BEGIN Provided data

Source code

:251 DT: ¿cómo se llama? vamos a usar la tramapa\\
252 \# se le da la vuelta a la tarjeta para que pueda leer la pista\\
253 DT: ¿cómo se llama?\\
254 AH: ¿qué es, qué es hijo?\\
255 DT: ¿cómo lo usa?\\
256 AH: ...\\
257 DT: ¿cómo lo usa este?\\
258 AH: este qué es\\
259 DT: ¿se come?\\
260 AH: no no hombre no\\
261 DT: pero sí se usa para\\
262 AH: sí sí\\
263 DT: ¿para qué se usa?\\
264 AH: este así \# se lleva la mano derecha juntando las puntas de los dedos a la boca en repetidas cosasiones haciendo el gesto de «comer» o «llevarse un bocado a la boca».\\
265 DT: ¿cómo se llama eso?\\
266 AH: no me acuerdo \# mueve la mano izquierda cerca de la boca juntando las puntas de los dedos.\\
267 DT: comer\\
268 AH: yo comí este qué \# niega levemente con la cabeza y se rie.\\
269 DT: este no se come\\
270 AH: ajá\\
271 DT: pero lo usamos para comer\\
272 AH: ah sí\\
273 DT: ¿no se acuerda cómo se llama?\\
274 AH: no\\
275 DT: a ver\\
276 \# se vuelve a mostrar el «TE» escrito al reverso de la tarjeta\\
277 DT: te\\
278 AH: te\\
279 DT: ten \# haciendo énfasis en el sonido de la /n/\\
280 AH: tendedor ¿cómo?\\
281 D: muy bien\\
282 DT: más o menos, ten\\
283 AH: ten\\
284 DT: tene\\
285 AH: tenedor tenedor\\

END Provided data
BEGIN Provided data

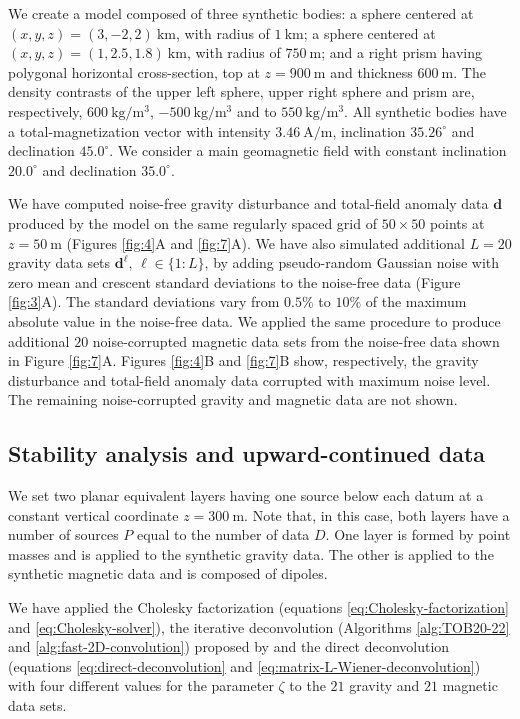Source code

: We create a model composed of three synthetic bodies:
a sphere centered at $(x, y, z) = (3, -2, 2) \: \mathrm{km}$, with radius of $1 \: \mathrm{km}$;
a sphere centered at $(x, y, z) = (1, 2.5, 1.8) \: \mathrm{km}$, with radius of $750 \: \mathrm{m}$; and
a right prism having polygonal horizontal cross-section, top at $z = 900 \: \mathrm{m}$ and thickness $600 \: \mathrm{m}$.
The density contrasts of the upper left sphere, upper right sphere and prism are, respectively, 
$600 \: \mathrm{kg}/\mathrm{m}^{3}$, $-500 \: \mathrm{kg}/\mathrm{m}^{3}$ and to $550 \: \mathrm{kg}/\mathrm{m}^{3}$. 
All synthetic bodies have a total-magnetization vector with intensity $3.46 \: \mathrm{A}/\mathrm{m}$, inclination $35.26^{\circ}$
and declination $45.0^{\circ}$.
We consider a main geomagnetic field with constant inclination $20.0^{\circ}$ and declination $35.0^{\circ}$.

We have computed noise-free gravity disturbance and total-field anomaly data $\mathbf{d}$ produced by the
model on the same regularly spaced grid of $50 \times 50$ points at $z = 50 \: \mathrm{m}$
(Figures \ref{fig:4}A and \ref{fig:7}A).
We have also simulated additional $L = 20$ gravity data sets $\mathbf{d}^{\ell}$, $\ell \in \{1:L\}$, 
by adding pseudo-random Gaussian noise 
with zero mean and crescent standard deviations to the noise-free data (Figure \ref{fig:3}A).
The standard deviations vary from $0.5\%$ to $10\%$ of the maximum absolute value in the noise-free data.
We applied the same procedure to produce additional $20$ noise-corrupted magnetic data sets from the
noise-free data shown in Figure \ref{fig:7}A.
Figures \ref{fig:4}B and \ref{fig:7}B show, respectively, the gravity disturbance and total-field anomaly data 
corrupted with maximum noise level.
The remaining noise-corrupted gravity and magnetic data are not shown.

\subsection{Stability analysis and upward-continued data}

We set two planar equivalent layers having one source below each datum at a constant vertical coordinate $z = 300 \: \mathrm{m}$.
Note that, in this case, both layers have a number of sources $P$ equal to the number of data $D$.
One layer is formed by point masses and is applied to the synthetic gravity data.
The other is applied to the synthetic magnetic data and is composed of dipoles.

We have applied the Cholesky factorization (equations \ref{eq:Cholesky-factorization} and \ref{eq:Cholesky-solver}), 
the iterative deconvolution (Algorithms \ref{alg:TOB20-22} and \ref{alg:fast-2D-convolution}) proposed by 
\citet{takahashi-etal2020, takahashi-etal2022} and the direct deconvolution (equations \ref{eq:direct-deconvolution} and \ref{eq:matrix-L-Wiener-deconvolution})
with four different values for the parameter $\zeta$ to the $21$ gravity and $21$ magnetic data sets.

END Provided data

[What you should do] Using the listing above, copy exactly the line that contains "272 AH: ah sí\\", the line that contains "285 AH: tenedor tenedor\\", and each line that falls between them.

[Task result]
272 AH: ah sí\\
273 DT: ¿no se acuerda cómo se llama?\\
274 AH: no\\
275 DT: a ver\\
276 \# se vuelve a mostrar el «TE» escrito al reverso de la tarjeta\\
277 DT: te\\
278 AH: te\\
279 DT: ten \# haciendo énfasis en el sonido de la /n/\\
280 AH: tendedor ¿cómo?\\
281 D: muy bien\\
282 DT: más o menos, ten\\
283 AH: ten\\
284 DT: tene\\
285 AH: tenedor tenedor\\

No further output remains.